:: WORK INSTRUCTION ::
Only one stretch of the data below is wanted: the lines starting at the one with "The present paper aims" and ending at the one with "The method we", both included, given again exactly.
⁂
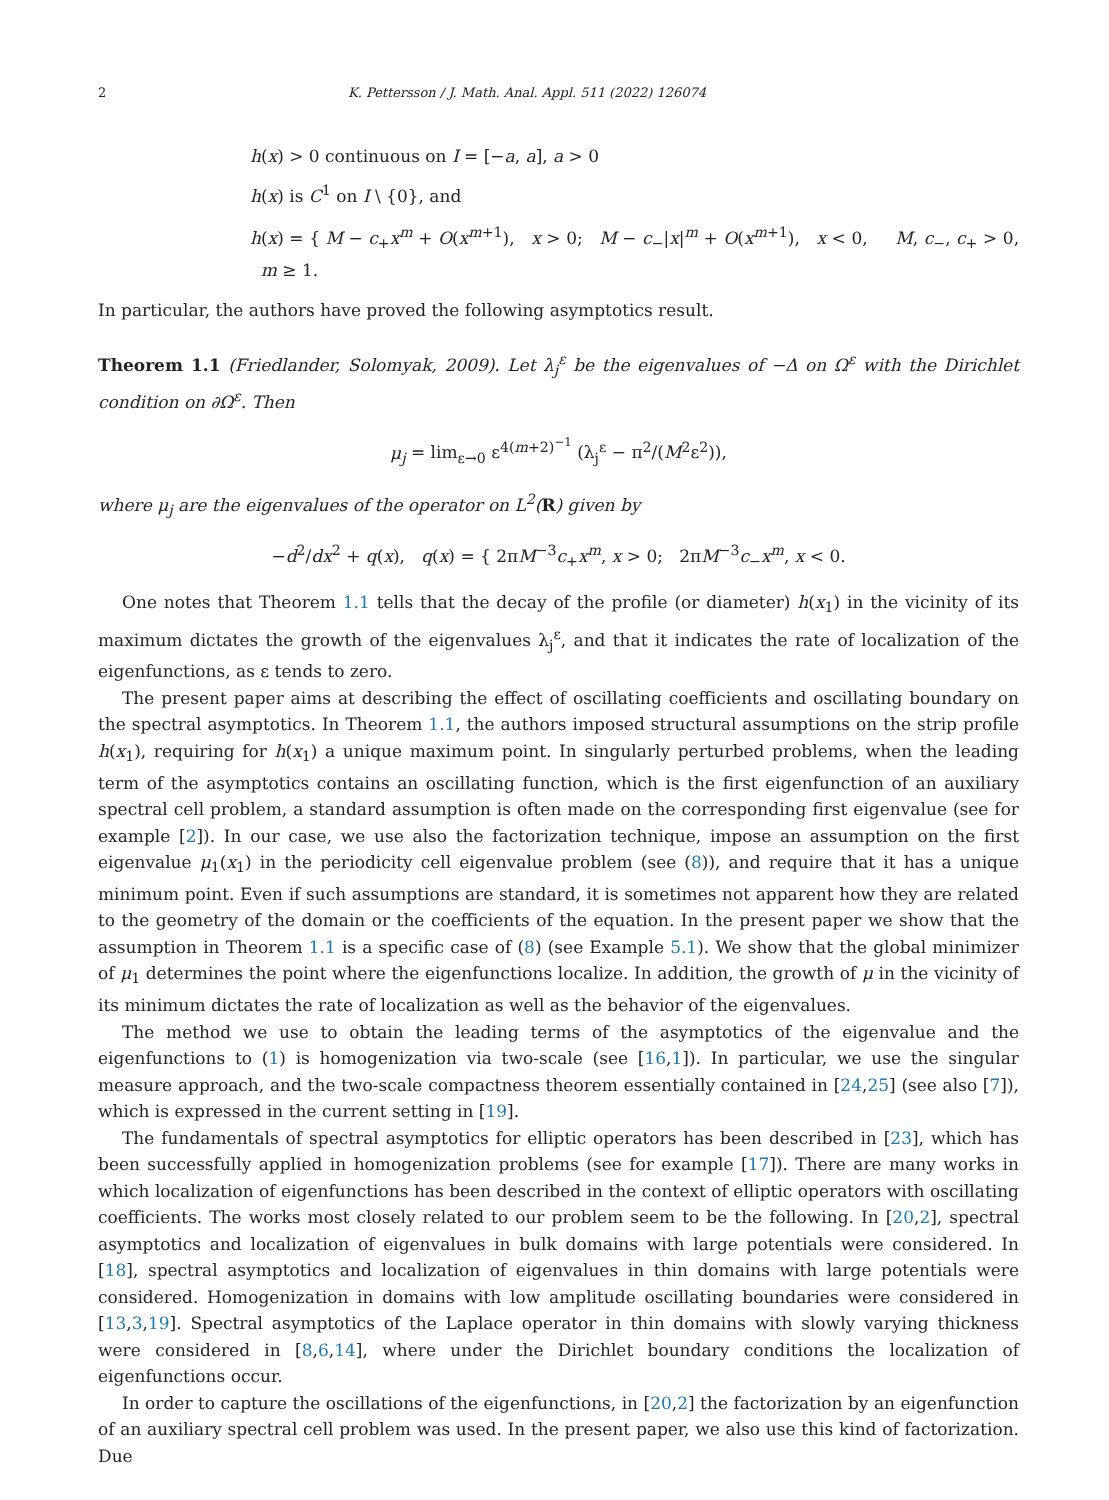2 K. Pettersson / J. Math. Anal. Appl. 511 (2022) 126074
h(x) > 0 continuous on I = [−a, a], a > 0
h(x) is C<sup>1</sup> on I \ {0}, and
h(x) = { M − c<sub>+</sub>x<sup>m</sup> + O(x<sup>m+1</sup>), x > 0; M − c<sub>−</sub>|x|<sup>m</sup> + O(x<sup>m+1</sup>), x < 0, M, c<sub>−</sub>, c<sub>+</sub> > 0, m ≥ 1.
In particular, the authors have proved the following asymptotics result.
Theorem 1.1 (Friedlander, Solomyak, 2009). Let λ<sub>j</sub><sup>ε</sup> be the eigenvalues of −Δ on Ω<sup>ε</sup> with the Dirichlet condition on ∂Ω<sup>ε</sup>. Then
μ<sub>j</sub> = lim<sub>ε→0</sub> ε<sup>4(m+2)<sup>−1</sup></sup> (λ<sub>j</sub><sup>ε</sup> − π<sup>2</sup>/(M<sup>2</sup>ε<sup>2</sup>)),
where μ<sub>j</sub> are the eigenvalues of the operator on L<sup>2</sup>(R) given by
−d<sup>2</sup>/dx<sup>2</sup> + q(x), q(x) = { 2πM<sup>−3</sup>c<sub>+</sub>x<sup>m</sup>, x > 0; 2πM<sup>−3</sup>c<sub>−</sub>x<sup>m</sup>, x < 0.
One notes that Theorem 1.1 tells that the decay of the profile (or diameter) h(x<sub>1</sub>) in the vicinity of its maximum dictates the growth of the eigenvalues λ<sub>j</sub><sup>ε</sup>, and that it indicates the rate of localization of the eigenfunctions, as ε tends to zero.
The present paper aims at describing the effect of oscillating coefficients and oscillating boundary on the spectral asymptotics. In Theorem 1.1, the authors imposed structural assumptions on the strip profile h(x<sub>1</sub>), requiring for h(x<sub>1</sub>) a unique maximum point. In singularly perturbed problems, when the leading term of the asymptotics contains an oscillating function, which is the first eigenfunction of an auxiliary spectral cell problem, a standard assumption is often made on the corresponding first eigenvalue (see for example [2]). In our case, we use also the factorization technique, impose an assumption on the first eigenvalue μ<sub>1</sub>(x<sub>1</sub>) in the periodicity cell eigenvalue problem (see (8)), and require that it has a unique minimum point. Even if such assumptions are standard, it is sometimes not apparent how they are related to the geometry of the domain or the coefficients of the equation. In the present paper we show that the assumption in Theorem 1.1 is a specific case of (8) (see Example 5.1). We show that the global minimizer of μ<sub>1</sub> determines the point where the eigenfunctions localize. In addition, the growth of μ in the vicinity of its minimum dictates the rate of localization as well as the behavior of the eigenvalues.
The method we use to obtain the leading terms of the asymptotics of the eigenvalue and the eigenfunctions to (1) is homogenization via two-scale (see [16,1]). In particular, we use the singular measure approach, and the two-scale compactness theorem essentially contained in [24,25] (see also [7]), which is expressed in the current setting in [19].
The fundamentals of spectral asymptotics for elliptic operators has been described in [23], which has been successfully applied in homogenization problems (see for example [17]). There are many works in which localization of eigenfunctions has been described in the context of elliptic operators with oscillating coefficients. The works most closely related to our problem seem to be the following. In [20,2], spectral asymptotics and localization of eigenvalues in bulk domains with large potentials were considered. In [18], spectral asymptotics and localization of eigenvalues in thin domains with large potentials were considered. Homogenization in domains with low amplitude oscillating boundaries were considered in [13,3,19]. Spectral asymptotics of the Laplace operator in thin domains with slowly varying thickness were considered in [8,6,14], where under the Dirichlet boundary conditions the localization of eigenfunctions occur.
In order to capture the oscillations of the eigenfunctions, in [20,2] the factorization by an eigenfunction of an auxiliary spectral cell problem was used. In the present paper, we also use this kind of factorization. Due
⁂
:: WRITTEN SOLUTION ::
The present paper aims at describing the effect of oscillating coefficients and oscillating boundary on the spectral asymptotics. In Theorem 1.1, the authors imposed structural assumptions on the strip profile h(x<sub>1</sub>), requiring for h(x<sub>1</sub>) a unique maximum point. In singularly perturbed problems, when the leading term of the asymptotics contains an oscillating function, which is the first eigenfunction of an auxiliary spectral cell problem, a standard assumption is often made on the corresponding first eigenvalue (see for example [2]). In our case, we use also the factorization technique, impose an assumption on the first eigenvalue μ<sub>1</sub>(x<sub>1</sub>) in the periodicity cell eigenvalue problem (see (8)), and require that it has a unique minimum point. Even if such assumptions are standard, it is sometimes not apparent how they are related to the geometry of the domain or the coefficients of the equation. In the present paper we show that the assumption in Theorem 1.1 is a specific case of (8) (see Example 5.1). We show that the global minimizer of μ<sub>1</sub> determines the point where the eigenfunctions localize. In addition, the growth of μ in the vicinity of its minimum dictates the rate of localization as well as the behavior of the eigenvalues.
The method we use to obtain the leading terms of the asymptotics of the eigenvalue and the eigenfunctions to (1) is homogenization via two-scale (see [16,1]). In particular, we use the singular measure approach, and the two-scale compactness theorem essentially contained in [24,25] (see also [7]), which is expressed in the current setting in [19].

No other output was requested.